# TO DO:
**a.** In the article on the Horn of Africa below, how much was the UAE's trade turnover with Ethiopia in 2022, excluding oil?
**b.** Using the article on the Horn of Africa below, mark each statement as yes or no and quote the words from the text that settle it:
(i) The agreement to build the port of Bosaso was signed in April 2017.
(ii) Somaliland and Puntland took Qatar's side in the dispute.
(iii) The Berbera and Bosaso facilities were to be leased to UAE firms for 50 years.
**c.** Name the countries that the article on the Horn of Africa below says decided to sever diplomatic relations with Qatar.

14.03.2024 Author: Viktor Goncharov

The Horn of Africa in the quagmire of geopolitical rivalry Part Four: Abu Dhabi’s invisible influence and the position of its immediate neighbours

The Horn of Africa. Somaliland

According to The Economist, the UAE, which maintains close ties not only with Addis Ababa but also with Somaliland, played a mediating role in the signing of the memorandum discussed by all. From this point of view, an Ethiopian military base in Somaliland could be another step forward in strengthening Abu Dhabi’s influence in the Horn of Africa and the Persian Gulf region in general.

It should be noted that Abu Dhabi has been addressing this issue for a number of years. Back in March 2017, the UAE agreed with the Somaliland authorities on the deployment of a military base and the construction of a shopping centre in the Berbera port area at a total cost of $442 million.

Simultaneously, in April of the same year, an agreement was signed with the administration of another semi-autonomous region of Puntland to build the port of Bosaso at a cost of $336 million. Both facilities were to be leased to UAE firms for 30 years.

However, legal obstacles created by the Farmaajo government that came to power that year, with the support of Qatar and Turkey, frustrated Abu Dhabi’s plans and led to a serious cooling of relations. Another stumbling block in Somalia’s relations with the UAE and Saudi Arabia was Farmaajo’s refusal to support the decision by the four countries comprising Bahrain, Egypt, the UAE and Saudi Arabia to sever diplomatic relations with Qatar, accused of funding Islamist groups in the Middle East and North Africa.

But remarkably, the so-called semi-autonomous Somali states of Somaliland and Puntland sided with the UAE and Saudi Arabia on this issue. It was only after the return of Prime Minister Hassan Sheikh Mohamud to office in 2022 that Somalia’s relations with the said countries returned to normal.

But despite all these vicissitudes, according to the American publication The Responsible Statecraft, this small but wealthy state has become a major political player in the Horn of Africa, which uses its vassals, including separatist organisations, to achieve its goals. The UAE supports and arms not only Ethiopia but also General Hemedti’s rebel Rapid Support Forces (RSF) in Sudan. They also control many ports on the Red Sea coast.

At the same time, they act here without regard for Washington. Only recently they have been criticised for supporting the separatists in question. However, despite this, their commander, General Hemedti, toured a number of African capitals on a UAE Royal Airline plane in January this year in an attempt to be recognised as a legitimate political player in Sudan.

Apart from its strategically important geographical location, Ethiopia, as a leading partner in the Horn of Africa, attracts the Emirates with its prospects for demographic and economic growth. In 2022, their trade turnover (excluding oil) with Ethiopia was $1.4 billion. By the same year, their investments in the development of 113 companies in the pharmaceutical, chemical, aluminium, food and beverage industries had risen to $2.9 billion.

# RECORD SET:
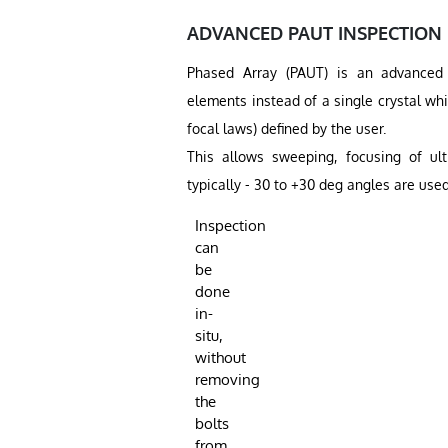
ADVANCED PAUT INSPECTION
Phased Array (PAUT) is an advanced u
elements instead of a single crystal wh
focal laws) defined by the user.
This allows sweeping, focusing of ult
typically - 30 to +30 deg angles are used
Inspection
can
be
done
in-
situ,
without
removing
the
bolts
from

# ANSWER SET:
**a.** $1.4 billion.

**b.**
(i) Yes: "in April of the same year, an agreement was signed with the administration of another semi-autonomous region of Puntland to build the port of Bosaso"
(ii) No: "the so-called semi-autonomous Somali states of Somaliland and Puntland sided with the UAE and Saudi Arabia on this issue"
(iii) No: "Both facilities were to be leased to UAE firms for 30 years."

**c.** Bahrain, Egypt, the UAE, Saudi Arabia